The form matters as much as the permission. A commercial unit attached to or within a laneway house (13) benefits from the lane's service access — deliveries arrive without crossing the front garden, and clients can park briefly in the lane without blocking the street. The commercial space faces the lane; the dwelling faces inward. This is the mirror image of the shopfront dwelling (170), which places commerce on the main street and domestic life above. Here, commerce is tucked behind, scaled to the lane, discovered by word of mouth rather than foot traffic.

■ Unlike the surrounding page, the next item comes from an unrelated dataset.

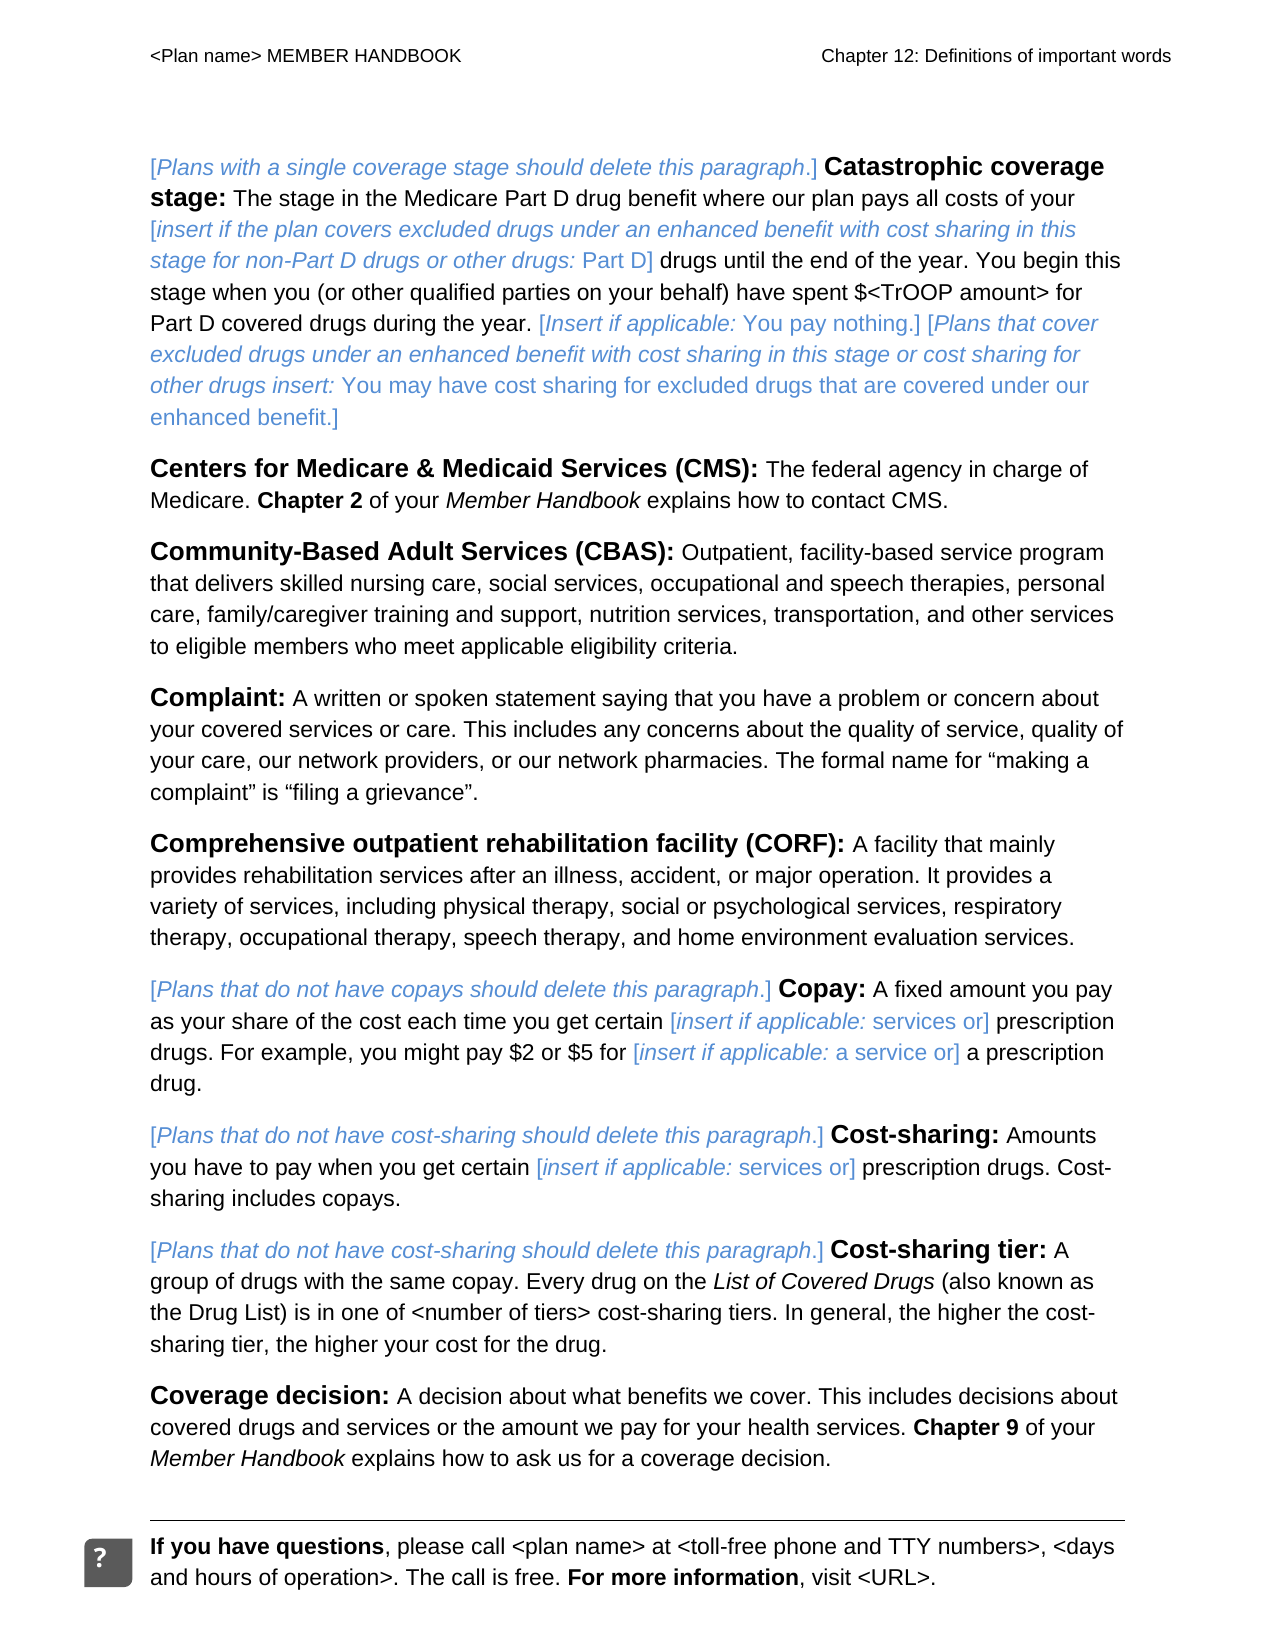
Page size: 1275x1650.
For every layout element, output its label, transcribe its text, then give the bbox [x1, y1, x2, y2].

The unit must declare itself without shouting. A sign — small, unlit, mounted flat to the wall — tells the passerby that this is a place of business. A separate entrance, distinct from the dwelling's, marks the threshold (5) between domestic and commercial life. The window should be generous enough to show the work inside — the potter's wheel, the consultation room, the rack of mended bicycles — without the full transparency of a retail shopfront. Inside, the space wants flexible fit-out (101): a sink that can serve a tea service or a darkroom, electrical capacity for tools, a floor that can be swept clean. Build it with materials that age well (104) — this is the first thing clients see, and it must look established, not provisional.

Therefore

on any residential lot with lane access, permit a commercial space of no more than 50 square meters, either within a laneway house (13) or as a distinct ground-floor room facing the lane. Give it a separate entrance from the lane, a small sign (no larger than 0.2 square meters), and at least one window that reveals the interior activity. Require that the business owner reside on the same lot — this is the test that separates the accessory commercial unit from a rental storefront. Limit non-resident employees to two. Build with a permanent frame and changeable fit-out (101), so the space can shift from workshop to office to studio as the household's enterprise evolves. The unit passes when you can stand in the lane and understand, at a glance, that someone lives here and works here — and that both activities belong.